Whenever a line below holds the word "address", copy that line.

====== Data for this exercise ======

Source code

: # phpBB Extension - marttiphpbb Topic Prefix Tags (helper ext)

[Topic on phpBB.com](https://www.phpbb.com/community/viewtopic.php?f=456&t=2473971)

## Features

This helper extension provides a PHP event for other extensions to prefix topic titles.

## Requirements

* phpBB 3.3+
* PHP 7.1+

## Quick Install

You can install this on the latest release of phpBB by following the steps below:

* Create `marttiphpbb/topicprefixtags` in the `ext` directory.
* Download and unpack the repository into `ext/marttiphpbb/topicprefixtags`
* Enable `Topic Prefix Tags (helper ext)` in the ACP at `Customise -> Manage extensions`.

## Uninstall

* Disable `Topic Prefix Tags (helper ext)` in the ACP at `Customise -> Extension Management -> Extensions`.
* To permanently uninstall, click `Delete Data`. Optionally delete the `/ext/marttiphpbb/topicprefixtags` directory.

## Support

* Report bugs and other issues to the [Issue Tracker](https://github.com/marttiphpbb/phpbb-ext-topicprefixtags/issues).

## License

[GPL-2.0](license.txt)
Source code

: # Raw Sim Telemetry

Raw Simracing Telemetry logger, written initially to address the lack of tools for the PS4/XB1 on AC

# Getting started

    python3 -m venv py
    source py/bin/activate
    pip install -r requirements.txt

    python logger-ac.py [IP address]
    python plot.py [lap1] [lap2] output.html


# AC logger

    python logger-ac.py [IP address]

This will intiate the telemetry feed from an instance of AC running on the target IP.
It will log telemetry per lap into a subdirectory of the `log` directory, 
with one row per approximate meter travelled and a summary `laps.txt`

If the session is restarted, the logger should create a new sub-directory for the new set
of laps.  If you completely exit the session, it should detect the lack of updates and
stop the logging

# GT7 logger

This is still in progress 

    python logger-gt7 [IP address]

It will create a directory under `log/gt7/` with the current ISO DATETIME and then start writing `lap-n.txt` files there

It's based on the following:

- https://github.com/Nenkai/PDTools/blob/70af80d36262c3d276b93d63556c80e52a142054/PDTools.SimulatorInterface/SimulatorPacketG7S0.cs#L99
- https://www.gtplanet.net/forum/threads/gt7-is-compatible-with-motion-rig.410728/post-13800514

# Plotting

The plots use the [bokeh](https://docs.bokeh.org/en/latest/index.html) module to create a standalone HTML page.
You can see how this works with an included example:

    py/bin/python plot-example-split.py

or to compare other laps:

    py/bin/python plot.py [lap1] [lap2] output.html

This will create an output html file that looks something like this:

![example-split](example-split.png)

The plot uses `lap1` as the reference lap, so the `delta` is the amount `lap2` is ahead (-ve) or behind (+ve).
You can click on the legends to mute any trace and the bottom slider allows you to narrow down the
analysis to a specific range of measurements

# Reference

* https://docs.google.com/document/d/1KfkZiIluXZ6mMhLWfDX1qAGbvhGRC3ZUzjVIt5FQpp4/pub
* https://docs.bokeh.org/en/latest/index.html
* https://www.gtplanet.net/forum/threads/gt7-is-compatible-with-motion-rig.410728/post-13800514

======

Your response:
Raw Simracing Telemetry logger, written initially to address the lack of tools for the PS4/XB1 on AC
    python logger-ac.py [IP address]
    python logger-ac.py [IP address]
    python logger-gt7 [IP address]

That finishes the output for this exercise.